━━━━━ Material for this exercise

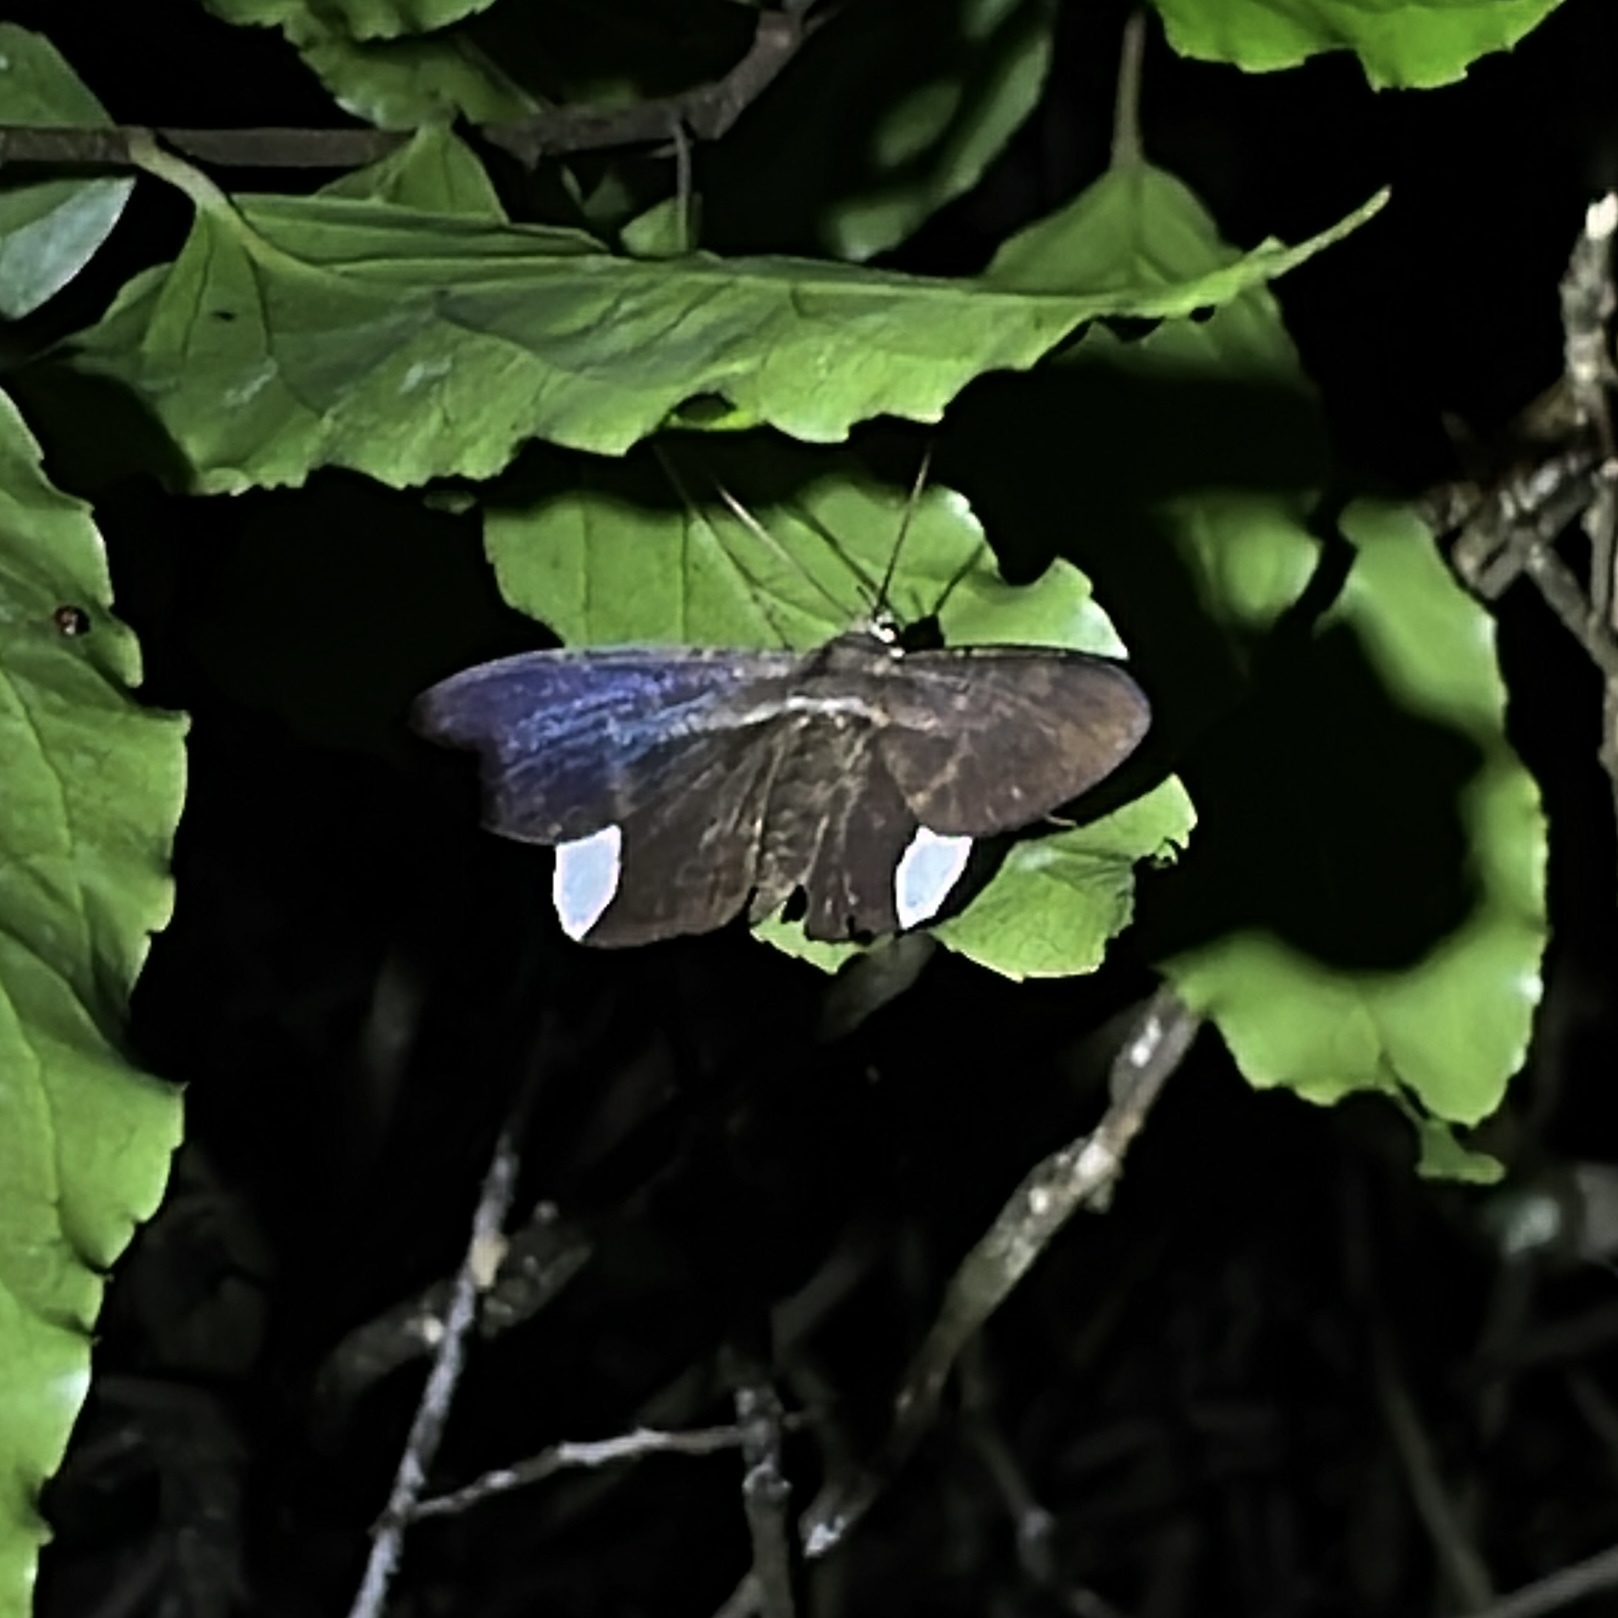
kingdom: Animalia
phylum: Arthropoda
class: Insecta
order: Lepidoptera
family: Erebidae
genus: Hemeroblemma
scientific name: Hemeroblemma leontia
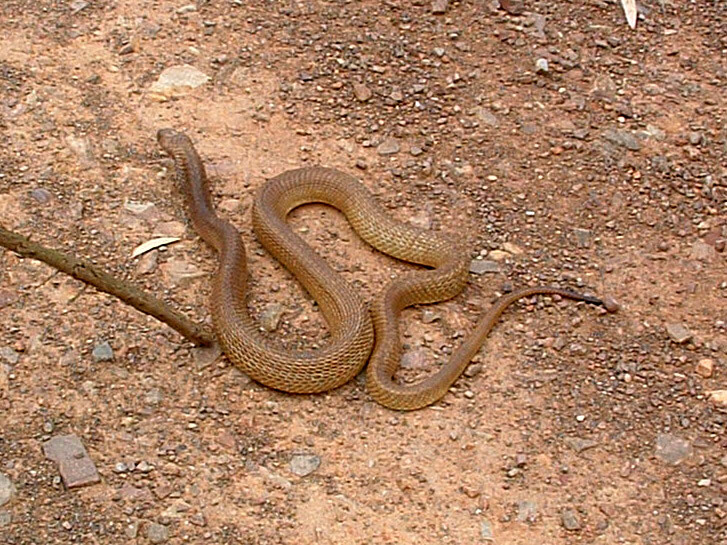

━━━━━━━━━━

Convert the listing above into a numbered list with one line per item, omitting any blank lines. Leave the pictures out.

## Right answer
1. kingdom: Animalia
2. phylum: Arthropoda
3. class: Insecta
4. order: Lepidoptera
5. family: Erebidae
6. genus: Hemeroblemma
7. scientific name: Hemeroblemma leontia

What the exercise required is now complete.